#### Task
In the entries below, how many lines contain the string "podcast"? Give the number by itself.

(Saved data entries)
---*---

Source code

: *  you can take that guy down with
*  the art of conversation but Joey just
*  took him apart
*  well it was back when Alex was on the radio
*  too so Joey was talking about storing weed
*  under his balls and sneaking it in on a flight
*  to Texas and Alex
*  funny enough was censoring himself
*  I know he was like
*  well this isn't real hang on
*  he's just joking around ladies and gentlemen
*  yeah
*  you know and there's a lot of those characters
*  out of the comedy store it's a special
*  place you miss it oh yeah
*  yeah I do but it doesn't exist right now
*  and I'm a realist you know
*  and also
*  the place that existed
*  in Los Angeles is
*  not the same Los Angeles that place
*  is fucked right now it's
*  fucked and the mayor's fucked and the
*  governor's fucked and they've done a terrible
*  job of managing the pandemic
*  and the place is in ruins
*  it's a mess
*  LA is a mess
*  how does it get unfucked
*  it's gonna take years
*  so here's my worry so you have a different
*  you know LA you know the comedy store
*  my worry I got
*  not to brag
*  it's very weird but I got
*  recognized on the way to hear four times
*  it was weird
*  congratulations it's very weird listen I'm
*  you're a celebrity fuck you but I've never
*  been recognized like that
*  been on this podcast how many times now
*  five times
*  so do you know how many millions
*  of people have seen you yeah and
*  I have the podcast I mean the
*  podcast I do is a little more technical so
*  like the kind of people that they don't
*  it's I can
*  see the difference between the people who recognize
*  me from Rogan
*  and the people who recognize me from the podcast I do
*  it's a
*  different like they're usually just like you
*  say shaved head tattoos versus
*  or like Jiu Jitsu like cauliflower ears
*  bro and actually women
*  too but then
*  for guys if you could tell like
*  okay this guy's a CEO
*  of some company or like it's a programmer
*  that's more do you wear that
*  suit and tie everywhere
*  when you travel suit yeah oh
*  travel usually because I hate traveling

---*---

#### Answer below
4